I numeri: salari e inflazione a confronto
Dal 2007 al 2024 i salari italiani sono cresciuti di circa il 26%, contro un’inflazione cumulata del 35,4%: in termini reali, significa un calo del potere d’acquisto di oltre 9 punti percentuali.
In Spagna, la crescita nominale è stata più alta (+35%), ma l’inflazione (+40,5%) ha comunque eroso il vantaggio, portando a un saldo reale di –5,5%. Finora Francia e Germania avevano seguito un percorso diverso. In Francia i salari nominali sono aumentati di oltre il 52%, circa 16 punti sopra l’inflazione. In Germania il saldo reale positivo è di circa +6,5%.
Oggi però entrambe le economie stanno affrontando un contesto più difficile: deficit pubblici in aumento, rallentamento della produttività e pressioni sul costo del lavoro. Il rischio di un’inversione – con salari reali in calo anche nei Paesi “forti” – non è più remoto.
Cosa significa per chi investe
Quando i salari reali si contraggono, il tema non è solo sociale: diventa finanziario.
Una riduzione del potere d’acquisto implica che la moneta si svaluta nel tempo, anche in assenza di shock inflazionistici evidenti.
Chi detiene capitale liquido o titoli a tasso fisso subisce lo stesso meccanismo, ma in modo silenzioso: ogni anno, il rendimento reale si riduce di qualche punto percentuale rispetto all’inflazione cumulata. È in questo contesto che i titoli indicizzati all’inflazione tornano ad assumere un ruolo strategico.
Che siano legati all’indice dei prezzi italiano (FOI ex tabacchi) o a quello europeo (HICP), questi strumenti offrono una copertura diretta contro la perdita di potere d’acquisto. Naturalmente, non sono la risposta a tutto – restano sensibili ai movimenti dei tassi nominali e alla curva reale – ma rappresentano un modo concreto per riequilibrare portafogli troppo esposti a rendimenti nominali fissi.
Un equilibrio necessario
Dopo un decennio in cui la parola “inflazione” era quasi scomparsa dal lessico comune, il 2021–2023 ha ricordato quanto velocemente il potere d’acquisto possa ridursi.

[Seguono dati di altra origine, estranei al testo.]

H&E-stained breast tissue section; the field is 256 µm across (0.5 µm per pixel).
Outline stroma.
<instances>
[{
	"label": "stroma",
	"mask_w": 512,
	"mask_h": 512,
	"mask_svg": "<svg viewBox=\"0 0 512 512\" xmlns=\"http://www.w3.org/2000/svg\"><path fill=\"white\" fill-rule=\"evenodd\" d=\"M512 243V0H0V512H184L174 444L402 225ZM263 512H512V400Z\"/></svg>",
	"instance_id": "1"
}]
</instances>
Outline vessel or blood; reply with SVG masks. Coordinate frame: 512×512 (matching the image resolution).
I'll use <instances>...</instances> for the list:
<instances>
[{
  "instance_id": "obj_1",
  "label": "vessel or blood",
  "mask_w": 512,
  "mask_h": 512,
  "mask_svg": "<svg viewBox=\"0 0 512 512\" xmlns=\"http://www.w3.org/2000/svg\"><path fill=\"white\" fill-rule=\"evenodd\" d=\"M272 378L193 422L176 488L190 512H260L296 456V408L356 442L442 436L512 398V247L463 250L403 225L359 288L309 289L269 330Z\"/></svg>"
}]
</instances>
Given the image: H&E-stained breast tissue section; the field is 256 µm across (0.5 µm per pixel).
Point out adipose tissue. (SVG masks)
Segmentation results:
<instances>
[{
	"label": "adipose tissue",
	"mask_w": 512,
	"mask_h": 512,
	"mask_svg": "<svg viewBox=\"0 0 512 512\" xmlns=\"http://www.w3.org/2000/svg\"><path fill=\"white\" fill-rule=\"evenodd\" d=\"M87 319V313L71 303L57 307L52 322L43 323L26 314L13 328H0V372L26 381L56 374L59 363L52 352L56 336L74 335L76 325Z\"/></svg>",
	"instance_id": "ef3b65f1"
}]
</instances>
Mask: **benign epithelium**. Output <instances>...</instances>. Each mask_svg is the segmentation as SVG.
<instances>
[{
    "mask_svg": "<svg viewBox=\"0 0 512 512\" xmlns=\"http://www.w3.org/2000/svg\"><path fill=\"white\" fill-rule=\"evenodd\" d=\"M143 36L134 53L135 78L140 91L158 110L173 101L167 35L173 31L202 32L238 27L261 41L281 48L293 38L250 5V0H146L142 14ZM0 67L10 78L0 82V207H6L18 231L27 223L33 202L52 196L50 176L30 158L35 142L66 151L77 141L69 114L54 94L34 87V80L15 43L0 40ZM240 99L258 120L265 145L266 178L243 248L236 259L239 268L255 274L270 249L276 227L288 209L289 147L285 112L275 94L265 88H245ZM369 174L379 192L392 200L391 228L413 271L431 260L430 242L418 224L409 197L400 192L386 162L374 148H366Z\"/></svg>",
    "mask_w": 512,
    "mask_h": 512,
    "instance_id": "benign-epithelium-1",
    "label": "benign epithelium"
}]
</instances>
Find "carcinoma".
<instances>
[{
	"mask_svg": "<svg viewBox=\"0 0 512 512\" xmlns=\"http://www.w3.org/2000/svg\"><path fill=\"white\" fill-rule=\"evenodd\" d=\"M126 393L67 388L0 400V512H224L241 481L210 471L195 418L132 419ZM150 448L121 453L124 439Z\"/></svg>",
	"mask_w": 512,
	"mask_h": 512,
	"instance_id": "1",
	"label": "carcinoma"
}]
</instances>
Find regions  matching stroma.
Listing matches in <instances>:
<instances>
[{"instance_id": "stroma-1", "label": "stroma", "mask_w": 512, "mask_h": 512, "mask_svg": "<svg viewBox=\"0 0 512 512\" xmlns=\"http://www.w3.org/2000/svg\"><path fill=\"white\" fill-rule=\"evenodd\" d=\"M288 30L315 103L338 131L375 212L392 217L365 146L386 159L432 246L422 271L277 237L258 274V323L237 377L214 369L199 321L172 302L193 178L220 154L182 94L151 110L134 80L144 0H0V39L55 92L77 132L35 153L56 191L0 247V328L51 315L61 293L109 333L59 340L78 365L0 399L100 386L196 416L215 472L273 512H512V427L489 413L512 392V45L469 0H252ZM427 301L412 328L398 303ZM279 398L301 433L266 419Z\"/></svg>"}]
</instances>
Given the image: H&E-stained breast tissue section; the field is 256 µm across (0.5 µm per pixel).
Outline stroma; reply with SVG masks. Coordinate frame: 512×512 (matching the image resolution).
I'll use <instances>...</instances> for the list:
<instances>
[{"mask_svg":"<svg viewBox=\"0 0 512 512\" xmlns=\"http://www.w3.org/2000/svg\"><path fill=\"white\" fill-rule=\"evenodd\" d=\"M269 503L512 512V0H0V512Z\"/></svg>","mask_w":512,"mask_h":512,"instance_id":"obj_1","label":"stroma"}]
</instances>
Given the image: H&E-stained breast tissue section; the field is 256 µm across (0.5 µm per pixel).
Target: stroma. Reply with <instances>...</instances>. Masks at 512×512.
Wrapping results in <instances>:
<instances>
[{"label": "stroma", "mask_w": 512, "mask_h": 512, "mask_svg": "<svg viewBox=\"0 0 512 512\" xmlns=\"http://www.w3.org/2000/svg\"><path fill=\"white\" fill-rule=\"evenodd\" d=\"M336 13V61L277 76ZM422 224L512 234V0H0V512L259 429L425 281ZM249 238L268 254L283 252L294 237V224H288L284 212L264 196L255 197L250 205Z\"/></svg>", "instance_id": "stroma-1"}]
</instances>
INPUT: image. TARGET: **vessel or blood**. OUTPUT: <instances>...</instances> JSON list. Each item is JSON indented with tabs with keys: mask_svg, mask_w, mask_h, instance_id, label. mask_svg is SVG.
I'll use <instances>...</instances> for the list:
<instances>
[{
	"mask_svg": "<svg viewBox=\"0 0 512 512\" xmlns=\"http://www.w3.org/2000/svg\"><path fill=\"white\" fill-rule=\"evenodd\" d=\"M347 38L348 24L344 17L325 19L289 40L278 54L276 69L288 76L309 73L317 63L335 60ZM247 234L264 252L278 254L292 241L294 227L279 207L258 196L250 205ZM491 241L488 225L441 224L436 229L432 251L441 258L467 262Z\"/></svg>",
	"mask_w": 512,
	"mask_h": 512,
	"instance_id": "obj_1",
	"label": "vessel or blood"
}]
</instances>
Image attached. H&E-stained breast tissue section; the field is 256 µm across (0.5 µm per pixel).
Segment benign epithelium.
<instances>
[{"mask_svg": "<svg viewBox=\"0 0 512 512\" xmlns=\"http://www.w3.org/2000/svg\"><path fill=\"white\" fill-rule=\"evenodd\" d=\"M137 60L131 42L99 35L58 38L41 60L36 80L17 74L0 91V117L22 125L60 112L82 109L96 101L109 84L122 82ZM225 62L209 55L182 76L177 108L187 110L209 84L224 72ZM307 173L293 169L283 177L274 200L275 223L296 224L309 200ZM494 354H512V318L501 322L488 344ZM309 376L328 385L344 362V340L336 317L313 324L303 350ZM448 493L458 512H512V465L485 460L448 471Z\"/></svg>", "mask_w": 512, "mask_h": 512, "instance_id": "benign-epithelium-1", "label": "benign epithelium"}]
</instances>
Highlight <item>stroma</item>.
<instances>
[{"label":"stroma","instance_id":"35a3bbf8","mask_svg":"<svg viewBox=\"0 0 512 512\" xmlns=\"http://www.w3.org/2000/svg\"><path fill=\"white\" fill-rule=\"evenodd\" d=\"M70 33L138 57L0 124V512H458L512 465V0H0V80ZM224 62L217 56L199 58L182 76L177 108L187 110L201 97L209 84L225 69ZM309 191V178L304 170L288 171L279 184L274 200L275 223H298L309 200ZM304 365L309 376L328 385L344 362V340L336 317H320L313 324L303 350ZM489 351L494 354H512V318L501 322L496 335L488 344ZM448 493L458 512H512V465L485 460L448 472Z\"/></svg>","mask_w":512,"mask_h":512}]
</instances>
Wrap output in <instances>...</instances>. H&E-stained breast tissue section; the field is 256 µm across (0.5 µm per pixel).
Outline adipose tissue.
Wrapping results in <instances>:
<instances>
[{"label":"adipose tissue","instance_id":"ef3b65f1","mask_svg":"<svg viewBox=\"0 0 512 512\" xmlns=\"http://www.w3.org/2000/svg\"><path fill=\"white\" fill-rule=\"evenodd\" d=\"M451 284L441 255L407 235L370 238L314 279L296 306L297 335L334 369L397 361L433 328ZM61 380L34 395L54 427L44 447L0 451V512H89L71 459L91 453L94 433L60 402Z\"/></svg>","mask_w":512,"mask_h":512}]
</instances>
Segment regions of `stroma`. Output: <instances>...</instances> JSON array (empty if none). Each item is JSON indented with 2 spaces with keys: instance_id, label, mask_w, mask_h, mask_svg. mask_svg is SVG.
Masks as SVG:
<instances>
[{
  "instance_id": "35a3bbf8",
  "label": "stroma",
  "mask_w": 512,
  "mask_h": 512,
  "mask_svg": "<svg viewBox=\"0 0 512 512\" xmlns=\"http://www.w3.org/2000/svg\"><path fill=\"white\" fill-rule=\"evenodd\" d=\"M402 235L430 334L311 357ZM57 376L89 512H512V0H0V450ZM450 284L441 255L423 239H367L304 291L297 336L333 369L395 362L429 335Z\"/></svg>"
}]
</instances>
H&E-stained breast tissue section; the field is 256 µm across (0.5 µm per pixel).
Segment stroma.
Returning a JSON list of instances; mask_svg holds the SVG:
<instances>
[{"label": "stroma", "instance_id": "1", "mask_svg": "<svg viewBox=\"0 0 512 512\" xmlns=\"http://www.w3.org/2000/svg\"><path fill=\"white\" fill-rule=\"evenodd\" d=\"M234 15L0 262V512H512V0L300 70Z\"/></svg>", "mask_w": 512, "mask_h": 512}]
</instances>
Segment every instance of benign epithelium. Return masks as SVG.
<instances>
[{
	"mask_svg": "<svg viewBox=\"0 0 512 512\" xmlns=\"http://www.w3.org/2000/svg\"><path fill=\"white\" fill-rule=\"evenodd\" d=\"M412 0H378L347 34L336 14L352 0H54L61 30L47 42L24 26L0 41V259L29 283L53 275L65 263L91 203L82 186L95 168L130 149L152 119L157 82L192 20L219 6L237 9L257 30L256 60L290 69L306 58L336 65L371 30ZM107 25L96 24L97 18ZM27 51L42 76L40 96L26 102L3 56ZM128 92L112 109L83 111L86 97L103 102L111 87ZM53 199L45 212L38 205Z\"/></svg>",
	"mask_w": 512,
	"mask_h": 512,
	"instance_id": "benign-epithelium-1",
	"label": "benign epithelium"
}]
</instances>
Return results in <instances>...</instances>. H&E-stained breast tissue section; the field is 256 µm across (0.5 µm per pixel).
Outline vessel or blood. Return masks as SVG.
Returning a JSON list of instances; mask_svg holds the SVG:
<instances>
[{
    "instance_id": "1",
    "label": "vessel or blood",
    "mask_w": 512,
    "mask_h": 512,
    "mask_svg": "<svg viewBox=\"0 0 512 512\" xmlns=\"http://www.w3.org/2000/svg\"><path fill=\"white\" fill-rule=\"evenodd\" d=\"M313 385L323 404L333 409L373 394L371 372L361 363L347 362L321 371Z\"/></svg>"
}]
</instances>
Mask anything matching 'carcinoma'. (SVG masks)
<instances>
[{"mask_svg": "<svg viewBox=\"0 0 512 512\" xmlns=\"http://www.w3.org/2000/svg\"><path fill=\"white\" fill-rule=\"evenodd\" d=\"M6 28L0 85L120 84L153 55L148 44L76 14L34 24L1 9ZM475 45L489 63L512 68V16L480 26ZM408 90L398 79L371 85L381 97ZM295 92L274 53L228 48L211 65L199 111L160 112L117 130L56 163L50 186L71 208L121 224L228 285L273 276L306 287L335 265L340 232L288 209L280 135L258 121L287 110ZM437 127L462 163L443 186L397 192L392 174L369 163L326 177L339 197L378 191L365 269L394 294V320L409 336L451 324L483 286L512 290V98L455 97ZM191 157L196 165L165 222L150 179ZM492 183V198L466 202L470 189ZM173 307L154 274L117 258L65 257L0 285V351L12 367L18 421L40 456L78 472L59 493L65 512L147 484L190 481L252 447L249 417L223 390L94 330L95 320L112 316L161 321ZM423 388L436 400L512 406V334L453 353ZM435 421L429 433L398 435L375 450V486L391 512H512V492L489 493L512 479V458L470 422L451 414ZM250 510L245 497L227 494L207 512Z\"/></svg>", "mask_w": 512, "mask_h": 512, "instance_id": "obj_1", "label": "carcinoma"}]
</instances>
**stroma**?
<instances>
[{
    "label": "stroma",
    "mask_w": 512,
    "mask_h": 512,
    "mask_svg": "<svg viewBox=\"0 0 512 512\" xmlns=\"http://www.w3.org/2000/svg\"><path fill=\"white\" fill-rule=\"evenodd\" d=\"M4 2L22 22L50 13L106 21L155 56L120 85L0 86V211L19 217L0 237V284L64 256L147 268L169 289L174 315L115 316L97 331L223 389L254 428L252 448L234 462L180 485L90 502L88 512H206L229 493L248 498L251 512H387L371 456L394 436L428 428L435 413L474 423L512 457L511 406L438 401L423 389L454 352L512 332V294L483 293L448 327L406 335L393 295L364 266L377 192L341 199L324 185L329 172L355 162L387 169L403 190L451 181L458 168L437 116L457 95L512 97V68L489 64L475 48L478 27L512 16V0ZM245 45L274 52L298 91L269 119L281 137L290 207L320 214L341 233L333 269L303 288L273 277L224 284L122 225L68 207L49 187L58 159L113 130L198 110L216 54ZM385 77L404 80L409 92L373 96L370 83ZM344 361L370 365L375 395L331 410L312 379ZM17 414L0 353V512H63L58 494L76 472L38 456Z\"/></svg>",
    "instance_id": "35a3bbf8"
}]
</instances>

Oggi, anche se i tassi stanno tornando a livelli più gestibili e le pressioni sui prezzi sembrano rallentare, il rischio principale non è tanto “nuova inflazione”, quanto la persistenza di un’inflazione strutturalmente più alta rispetto agli standard pre-2020.
Per l’investitore privato, questo scenario implica una revisione di logiche consolidate:
- I titoli a tasso fisso tornano utili per la componente di rendimento certo, ma non bastano.
- Gli inflation linked diventano il contrappeso naturale, soprattutto su orizzonti medio-lunghi.
- Le decisioni di portafoglio devono integrare la variabile “inflazione reale attesa”, non solo quella dichiarata nei report macroeconomici.
Conclusione
La crisi dei salari non è un’anomalia temporanea: è il riflesso di un’Europa che sta cercando un nuovo equilibrio tra crescita, produttività e costo del denaro.
In questo contesto, ignorare la protezione dall’inflazione significa accettare, di fatto, una perdita certa nel tempo.
I titoli indicizzati – italiani o europei – non sono certo la soluzione a ogni rischio, lo sappiamo bene, ma rappresentano una delle poche difese concrete contro un fenomeno che, più dei mercati, continua a ridisegnare la ricchezza reale dei risparmiatori.